Advocacy group's suit calls on U.S. to acknowledge pot's medicinal value

February 21, 2007

Eric Bailey, Los Angeles Times

SACRAMENTO — A patient advocacy group sued the federal government Wednesday to try to force U.S. health agencies to acknowledge that marijuana has merit as a medicine. The lawsuit by Americans for Safe Access follows a two-year effort to reverse what it calls a "misinformation campaign" by U.S. health agencies.

Americans for Safe Access is suing under the Data Quality Act, a little-known statute that lets citizens challenge the accuracy of government-disseminated information.

The Oakland-based group filed a petition in October 2004 asking the United States to reverse its staunch opposition to pot as medicine. After months of delays, the government rejected the petition.

A spokeswoman for the Department of Health and Human Services said the agency could not comment because of the litigation.

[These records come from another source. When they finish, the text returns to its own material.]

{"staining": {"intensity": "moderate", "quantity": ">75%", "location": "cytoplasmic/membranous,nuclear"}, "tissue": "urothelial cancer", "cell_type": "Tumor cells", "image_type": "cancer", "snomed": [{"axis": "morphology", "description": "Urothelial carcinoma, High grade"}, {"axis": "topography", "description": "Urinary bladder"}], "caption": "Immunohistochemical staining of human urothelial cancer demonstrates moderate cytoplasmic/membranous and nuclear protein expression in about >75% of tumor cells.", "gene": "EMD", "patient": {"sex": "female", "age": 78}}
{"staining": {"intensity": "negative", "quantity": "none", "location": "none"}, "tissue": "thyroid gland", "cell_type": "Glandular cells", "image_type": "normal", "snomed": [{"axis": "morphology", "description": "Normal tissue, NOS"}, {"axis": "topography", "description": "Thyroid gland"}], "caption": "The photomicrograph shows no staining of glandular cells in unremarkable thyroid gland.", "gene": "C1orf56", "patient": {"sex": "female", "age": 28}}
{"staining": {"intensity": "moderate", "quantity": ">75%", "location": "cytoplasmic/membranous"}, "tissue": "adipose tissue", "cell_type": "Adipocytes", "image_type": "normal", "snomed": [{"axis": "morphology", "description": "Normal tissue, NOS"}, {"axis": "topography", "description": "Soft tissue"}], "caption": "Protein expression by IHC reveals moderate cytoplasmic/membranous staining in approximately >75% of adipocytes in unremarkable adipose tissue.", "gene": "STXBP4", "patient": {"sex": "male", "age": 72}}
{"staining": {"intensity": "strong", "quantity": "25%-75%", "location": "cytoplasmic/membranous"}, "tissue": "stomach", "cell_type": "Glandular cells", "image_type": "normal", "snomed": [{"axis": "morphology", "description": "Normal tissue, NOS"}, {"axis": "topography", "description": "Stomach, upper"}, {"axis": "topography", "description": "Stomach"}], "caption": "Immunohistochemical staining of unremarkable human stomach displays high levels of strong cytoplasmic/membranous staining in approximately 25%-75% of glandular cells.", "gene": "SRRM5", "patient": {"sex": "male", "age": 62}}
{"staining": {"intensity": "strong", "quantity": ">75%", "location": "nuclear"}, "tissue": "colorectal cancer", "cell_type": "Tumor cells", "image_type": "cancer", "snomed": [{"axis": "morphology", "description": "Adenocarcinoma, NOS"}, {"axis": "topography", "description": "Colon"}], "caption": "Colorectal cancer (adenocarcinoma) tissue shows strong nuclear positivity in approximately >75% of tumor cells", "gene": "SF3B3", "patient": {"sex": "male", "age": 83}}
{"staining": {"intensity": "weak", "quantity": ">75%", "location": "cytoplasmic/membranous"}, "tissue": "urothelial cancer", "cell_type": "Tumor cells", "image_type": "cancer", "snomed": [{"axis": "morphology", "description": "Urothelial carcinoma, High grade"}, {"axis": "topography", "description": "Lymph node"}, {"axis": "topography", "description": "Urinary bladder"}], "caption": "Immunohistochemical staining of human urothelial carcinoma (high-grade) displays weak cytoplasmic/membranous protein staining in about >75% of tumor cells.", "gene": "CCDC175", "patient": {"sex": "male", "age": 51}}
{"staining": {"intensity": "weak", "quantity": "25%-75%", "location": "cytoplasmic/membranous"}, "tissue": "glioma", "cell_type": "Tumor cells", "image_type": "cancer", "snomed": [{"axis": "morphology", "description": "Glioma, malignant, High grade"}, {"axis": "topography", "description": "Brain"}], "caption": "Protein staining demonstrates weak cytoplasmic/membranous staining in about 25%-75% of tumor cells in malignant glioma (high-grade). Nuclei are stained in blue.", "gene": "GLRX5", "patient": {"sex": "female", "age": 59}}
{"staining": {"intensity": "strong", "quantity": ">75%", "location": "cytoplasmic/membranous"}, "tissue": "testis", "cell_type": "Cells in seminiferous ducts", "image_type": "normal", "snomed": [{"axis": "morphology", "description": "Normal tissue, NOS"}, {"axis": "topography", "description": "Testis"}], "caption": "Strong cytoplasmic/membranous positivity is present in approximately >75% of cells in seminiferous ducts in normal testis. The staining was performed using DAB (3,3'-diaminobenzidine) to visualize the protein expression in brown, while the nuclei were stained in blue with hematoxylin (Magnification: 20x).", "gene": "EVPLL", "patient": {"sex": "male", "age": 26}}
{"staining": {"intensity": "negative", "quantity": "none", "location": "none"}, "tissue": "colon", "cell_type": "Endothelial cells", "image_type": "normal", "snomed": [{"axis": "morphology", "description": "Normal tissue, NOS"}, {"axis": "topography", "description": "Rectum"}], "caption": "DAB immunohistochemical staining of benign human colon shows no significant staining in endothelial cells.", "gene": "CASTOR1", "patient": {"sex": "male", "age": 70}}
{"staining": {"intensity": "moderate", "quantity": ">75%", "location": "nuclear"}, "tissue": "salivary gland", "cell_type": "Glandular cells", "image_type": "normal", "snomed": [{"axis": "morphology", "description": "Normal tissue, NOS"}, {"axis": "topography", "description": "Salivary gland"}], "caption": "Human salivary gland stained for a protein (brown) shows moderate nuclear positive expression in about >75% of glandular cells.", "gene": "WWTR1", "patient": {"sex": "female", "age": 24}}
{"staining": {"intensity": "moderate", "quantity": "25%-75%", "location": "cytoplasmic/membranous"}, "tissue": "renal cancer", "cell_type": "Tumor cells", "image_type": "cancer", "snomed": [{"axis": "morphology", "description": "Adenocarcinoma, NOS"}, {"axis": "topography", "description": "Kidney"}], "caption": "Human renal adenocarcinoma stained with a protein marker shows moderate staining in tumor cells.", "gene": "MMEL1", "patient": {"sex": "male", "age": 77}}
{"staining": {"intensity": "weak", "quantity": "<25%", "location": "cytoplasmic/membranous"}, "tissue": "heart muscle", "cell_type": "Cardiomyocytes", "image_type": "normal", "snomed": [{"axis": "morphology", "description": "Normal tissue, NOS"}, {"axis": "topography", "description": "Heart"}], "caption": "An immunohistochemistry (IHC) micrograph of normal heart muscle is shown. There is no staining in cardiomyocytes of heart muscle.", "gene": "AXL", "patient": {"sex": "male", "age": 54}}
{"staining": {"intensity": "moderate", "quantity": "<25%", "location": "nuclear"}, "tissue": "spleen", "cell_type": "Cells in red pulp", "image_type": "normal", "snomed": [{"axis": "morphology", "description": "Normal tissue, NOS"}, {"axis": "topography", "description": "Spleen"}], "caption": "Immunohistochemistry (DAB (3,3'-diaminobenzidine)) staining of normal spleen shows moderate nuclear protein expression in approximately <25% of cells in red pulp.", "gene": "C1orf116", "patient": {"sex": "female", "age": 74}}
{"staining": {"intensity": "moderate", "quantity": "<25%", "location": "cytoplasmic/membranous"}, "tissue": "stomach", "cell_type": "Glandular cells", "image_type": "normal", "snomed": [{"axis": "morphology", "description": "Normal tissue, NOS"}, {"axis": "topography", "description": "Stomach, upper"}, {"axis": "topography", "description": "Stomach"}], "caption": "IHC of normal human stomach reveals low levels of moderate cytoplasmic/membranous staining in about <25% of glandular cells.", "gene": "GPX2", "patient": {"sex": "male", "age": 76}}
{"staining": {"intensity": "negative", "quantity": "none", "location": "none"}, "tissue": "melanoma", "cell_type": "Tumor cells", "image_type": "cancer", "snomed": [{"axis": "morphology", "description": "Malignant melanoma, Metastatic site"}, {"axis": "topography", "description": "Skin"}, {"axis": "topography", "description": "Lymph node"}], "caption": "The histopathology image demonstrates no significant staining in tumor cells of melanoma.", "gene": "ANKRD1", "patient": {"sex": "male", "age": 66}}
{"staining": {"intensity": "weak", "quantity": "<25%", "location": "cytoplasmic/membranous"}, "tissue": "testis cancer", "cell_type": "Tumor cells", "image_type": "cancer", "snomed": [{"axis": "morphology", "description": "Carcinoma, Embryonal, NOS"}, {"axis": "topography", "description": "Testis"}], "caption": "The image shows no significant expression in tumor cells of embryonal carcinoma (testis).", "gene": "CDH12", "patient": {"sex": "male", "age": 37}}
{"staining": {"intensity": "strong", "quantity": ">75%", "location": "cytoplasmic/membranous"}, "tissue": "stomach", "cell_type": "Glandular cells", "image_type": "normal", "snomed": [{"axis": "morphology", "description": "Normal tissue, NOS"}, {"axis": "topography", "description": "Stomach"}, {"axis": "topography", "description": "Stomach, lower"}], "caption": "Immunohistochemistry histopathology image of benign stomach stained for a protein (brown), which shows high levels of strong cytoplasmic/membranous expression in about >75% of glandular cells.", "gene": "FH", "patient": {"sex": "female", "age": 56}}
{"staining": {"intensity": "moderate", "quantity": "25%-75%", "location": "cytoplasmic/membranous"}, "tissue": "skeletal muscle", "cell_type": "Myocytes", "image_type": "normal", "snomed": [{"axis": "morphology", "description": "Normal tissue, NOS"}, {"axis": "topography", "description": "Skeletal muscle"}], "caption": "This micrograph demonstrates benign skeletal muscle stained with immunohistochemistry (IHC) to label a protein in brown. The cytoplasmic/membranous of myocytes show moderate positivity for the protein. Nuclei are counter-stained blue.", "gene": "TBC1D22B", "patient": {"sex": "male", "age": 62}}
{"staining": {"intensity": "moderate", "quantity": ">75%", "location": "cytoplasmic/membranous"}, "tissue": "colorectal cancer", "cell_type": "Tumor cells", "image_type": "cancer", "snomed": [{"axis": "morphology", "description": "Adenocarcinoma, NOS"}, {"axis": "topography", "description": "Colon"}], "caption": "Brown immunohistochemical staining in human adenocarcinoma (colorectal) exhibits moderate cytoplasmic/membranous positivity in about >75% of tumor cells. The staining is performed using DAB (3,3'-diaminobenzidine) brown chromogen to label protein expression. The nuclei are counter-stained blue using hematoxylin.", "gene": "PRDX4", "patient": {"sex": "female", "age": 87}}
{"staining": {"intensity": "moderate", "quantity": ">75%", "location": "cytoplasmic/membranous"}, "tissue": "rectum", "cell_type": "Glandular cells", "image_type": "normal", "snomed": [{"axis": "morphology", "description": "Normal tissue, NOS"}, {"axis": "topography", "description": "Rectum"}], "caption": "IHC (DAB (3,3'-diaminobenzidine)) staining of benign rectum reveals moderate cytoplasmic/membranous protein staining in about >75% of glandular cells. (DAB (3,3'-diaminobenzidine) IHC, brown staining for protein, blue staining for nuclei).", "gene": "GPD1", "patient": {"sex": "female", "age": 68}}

For years, U.S. regulators have said marijuana has no accepted medicinal value.

Such statements are "false and misleading," Americans for Safe Access said in its lawsuit, filed in U.S. District Court in Oakland. The group cited peer-reviewed studies suggesting cannabis can be effective for AIDS wasting, muscle spasticity and chronic pain.

The government's stance ignores its own studies, activists say.

A 1999 report by the Institute of Medicine declared that marijuana showed medicinal promise and advocated the development of cannabis-based drugs.

Since then, the University of California has begun several rigorous studies to test marijuana's medical efficacy. Last week, a UC San Francisco researcher announced that clinical trials found marijuana helped treat HIV pain.

Meanwhile, British drug company GW Pharmaceuticals won Canadian approval for a marijuana spray for multiple sclerosis. The firm hopes to eventually market Sativex in the United States.